> [Brief]: Copy out the lines exactly, starting at the first line and ending at the line that contains "line at (58, 106): none -> present", with both of those lines included.

┏━━

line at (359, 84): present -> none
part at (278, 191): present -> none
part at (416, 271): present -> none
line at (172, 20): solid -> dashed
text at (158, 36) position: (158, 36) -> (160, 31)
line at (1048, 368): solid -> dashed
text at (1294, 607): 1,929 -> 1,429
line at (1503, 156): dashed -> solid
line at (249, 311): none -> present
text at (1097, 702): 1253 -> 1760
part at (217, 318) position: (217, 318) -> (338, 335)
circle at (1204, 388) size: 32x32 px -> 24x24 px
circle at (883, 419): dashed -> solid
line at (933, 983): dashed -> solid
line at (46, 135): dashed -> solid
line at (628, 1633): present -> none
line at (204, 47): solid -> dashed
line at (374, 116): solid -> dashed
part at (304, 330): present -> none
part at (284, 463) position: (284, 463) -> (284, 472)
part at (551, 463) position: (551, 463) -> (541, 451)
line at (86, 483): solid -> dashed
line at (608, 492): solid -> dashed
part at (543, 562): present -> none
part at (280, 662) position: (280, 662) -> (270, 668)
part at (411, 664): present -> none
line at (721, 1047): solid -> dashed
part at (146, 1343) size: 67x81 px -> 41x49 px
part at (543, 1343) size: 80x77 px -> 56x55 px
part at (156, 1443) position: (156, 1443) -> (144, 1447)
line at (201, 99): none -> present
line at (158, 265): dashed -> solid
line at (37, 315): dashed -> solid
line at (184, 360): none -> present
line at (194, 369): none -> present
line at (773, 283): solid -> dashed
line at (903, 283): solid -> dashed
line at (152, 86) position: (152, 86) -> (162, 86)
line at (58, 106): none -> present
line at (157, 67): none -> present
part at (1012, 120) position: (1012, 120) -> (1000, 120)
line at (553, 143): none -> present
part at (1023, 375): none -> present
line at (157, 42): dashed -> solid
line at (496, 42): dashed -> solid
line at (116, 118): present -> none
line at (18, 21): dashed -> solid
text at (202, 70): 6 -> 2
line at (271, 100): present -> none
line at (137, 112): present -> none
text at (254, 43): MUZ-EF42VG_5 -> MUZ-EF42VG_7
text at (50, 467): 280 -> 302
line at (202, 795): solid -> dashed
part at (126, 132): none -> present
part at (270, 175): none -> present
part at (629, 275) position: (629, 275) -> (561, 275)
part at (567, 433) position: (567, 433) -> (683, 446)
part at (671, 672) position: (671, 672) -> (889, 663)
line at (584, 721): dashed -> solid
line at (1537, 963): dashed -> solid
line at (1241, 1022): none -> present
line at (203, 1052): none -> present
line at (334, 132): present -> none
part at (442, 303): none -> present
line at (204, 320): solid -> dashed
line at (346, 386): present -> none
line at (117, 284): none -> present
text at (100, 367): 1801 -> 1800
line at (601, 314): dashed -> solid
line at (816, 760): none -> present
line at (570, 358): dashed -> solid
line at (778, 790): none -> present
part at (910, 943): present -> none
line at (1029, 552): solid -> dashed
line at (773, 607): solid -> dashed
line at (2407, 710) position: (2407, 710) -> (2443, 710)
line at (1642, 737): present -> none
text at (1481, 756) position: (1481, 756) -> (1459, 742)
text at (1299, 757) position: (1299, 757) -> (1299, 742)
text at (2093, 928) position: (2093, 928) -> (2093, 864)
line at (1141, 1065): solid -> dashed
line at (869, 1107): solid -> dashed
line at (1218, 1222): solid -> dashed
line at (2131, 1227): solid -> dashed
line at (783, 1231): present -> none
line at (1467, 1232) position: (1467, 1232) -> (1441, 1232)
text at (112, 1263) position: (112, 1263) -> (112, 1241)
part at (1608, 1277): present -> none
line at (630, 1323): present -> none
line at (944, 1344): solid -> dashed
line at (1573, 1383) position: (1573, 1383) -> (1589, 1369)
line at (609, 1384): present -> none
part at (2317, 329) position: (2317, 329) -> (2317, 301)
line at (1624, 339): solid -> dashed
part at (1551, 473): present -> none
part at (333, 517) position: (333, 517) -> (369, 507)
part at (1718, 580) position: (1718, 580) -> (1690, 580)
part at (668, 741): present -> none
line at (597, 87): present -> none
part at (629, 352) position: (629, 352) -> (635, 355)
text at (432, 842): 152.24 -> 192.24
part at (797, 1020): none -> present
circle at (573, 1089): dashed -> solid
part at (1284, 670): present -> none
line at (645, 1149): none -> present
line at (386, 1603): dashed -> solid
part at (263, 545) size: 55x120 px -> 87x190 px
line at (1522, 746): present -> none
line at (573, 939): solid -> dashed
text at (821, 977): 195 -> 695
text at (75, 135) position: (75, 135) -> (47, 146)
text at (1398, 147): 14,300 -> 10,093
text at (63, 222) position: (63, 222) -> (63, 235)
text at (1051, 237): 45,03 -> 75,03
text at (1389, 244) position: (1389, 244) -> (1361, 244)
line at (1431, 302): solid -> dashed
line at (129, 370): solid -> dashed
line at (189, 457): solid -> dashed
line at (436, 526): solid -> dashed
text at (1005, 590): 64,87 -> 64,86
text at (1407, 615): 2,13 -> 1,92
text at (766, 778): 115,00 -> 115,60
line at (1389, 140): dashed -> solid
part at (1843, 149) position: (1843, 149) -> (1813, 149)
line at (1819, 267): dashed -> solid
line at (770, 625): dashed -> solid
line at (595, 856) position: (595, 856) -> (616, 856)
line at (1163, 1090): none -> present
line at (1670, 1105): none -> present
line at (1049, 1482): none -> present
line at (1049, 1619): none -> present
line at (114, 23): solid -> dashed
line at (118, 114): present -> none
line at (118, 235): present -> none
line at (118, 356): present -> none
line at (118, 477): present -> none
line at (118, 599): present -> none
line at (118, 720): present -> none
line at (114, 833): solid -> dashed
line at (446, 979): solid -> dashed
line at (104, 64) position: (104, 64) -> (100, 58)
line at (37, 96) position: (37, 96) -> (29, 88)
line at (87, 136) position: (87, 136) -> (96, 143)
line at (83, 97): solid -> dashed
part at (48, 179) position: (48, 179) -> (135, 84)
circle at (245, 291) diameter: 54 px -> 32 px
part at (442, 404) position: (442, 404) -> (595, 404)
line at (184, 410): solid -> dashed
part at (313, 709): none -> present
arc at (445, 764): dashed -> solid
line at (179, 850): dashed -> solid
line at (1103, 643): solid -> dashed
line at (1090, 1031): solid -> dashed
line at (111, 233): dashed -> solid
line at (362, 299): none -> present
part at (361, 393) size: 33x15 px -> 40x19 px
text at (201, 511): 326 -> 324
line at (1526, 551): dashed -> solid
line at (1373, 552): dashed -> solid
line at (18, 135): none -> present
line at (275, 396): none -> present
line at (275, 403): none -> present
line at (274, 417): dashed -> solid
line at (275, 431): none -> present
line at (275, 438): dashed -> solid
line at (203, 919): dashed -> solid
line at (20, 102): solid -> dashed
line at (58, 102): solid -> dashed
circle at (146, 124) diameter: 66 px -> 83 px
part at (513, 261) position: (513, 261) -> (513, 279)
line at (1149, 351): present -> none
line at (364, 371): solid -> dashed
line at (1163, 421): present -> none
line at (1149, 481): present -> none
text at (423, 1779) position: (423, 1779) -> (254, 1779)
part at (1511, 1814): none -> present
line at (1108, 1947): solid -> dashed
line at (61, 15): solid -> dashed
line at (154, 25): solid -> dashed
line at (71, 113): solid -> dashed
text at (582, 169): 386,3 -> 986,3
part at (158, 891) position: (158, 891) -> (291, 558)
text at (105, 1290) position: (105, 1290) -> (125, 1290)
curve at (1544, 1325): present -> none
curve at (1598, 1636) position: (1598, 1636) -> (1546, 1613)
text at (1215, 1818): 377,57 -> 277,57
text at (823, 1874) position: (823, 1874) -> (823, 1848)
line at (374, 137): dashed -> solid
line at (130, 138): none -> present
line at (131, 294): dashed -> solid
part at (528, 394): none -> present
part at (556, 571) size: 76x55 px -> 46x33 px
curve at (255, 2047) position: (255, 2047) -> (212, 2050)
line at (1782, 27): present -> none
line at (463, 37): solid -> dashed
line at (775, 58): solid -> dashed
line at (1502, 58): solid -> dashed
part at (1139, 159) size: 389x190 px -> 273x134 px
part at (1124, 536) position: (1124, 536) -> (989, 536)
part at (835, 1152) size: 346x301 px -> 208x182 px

┗━━

> [Finished task]:
line at (359, 84): present -> none
part at (278, 191): present -> none
part at (416, 271): present -> none
line at (172, 20): solid -> dashed
text at (158, 36) position: (158, 36) -> (160, 31)
line at (1048, 368): solid -> dashed
text at (1294, 607): 1,929 -> 1,429
line at (1503, 156): dashed -> solid
line at (249, 311): none -> present
text at (1097, 702): 1253 -> 1760
part at (217, 318) position: (217, 318) -> (338, 335)
circle at (1204, 388) size: 32x32 px -> 24x24 px
circle at (883, 419): dashed -> solid
line at (933, 983): dashed -> solid
line at (46, 135): dashed -> solid
line at (628, 1633): present -> none
line at (204, 47): solid -> dashed
line at (374, 116): solid -> dashed
part at (304, 330): present -> none
part at (284, 463) position: (284, 463) -> (284, 472)
part at (551, 463) position: (551, 463) -> (541, 451)
line at (86, 483): solid -> dashed
line at (608, 492): solid -> dashed
part at (543, 562): present -> none
part at (280, 662) position: (280, 662) -> (270, 668)
part at (411, 664): present -> none
line at (721, 1047): solid -> dashed
part at (146, 1343) size: 67x81 px -> 41x49 px
part at (543, 1343) size: 80x77 px -> 56x55 px
part at (156, 1443) position: (156, 1443) -> (144, 1447)
line at (201, 99): none -> present
line at (158, 265): dashed -> solid
line at (37, 315): dashed -> solid
line at (184, 360): none -> present
line at (194, 369): none -> present
line at (773, 283): solid -> dashed
line at (903, 283): solid -> dashed
line at (152, 86) position: (152, 86) -> (162, 86)
line at (58, 106): none -> present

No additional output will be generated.